Insights & InterviewsGetting to grips with “GATCA,” the global FATCA

Getting to grips with “GATCA,” the global FATCA

Last month, FACTA came into effect, forcing overseas banks that accept US payments to disclose account information to the IRS or face a 30% withholding tax. The OECD's newest guidelines help countries standardise these rules for non-US transactions.

Last month, the Foreign Account Tax Compliance Act (FACTA) came into effect, forcing overseas banks that accept US payments to disclose account information to the IRS or face a 30% withholding tax. The OECD has now introduced Automatic Exchange of Information (AEOI) guidelines to help countries standardise these rules for non-US transactions.

Nicknamed “GATCA”, the 300 pages of guidelines are essentially a globalised version of FATCA, issued in response to calls from other countries that wanted a way of exchanging FACTA-style information between themselves. 65 countries and independent jurisdictions have now said that they will adopt the practice, with 40 of these signing up to be early adaptors.
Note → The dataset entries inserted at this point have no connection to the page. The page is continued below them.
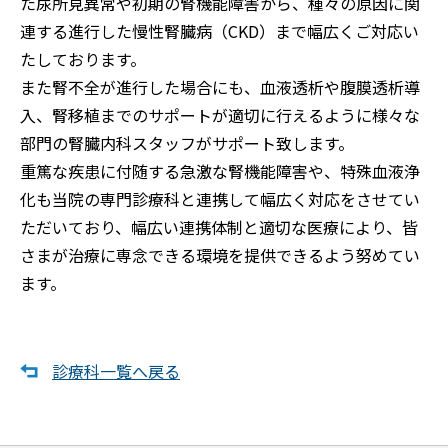
た尿所見異常や初期の腎機能障害から、種々の原因に関
連する進行した慢性腎臓病（CKD）まで幅広くご対応い
たしております。
また腎不全が進行した場合にも、血液透析や腹膜透析導
入、腎移植までのサポートが適切に行えるように様々な
部門の腎臓内科スタッフがサポート致します。
重篤な疾患に付随する急激な腎機能障害や、特殊血液浄
化も当院の専門診療科と連携して幅広く対応をさせてい
ただいており、幅広い連携体制と適切な医療により、皆
さまが治療に専念できる環境を提供できるよう努めてい
ます。
診療科一覧へ戻る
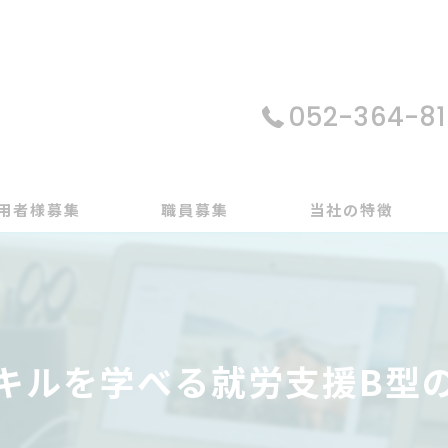
052-364-81
用者様募集
職員募集
当社の特徴
パソコン
在宅支援
スキルを学べる就労支援B型
動画編集
ゲーム制作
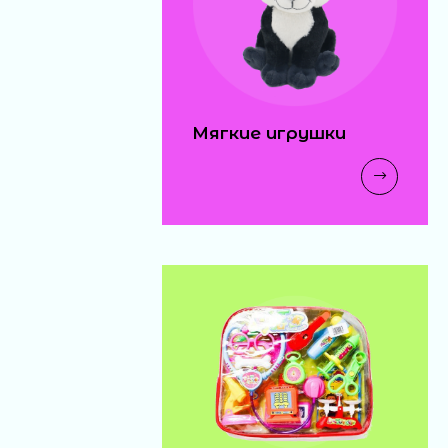
Мягкие игрушки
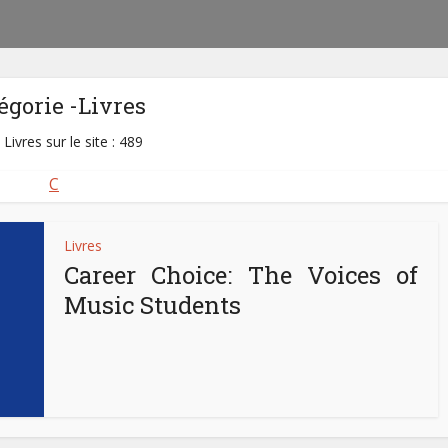
égorie -Livres
 Livres sur le site : 489
C
Livres
Career Choice: The Voices of
Music Students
There are, though, some significant differences between the two approaches. Firstly, because it is not geared predominantly towards benefitting one country (as FATCA is) GATCA is fully reciprocal, and is based on the residency of the account holder, rather than their citizenship. Whereas the terms and scope of FATCA had to be laboriously re-negotiated with individual countries, GATCA will be standardised, without allowing for country-specific exemptions.

In many ways, GATCA is more straightforward than FATCA, in that it is more uniformly implemented and classifications are generally simpler. However, some elements are more onerous. Rules surrounding the opening of accounts, for example, are stricter, requiring self-certification.

Other elements are less concrete and so may be harder to navigate: “de minimus” account balance thresholds have not been set, which may lead to some confusion over which accounts should be subject to the rules. Withholding rules are not included, meaning that individual countries will need to negotiate ways of dealing with non-compliance. Rules determining tax residency will vary depending on the region and because, unlike FATCA, US dollars are not the default, reporting currencies will vary from place to place – and will need to be negotiated.

While these issues and inconsistencies may take a little time to iron out, it seems sensible for financial institutions to start thinking about GATCA now. Although they haven’t signed up to be an early adaptor, the US has already agreed to the global rules, leading some to predict that GATCA will eventually replace FATCA entirely.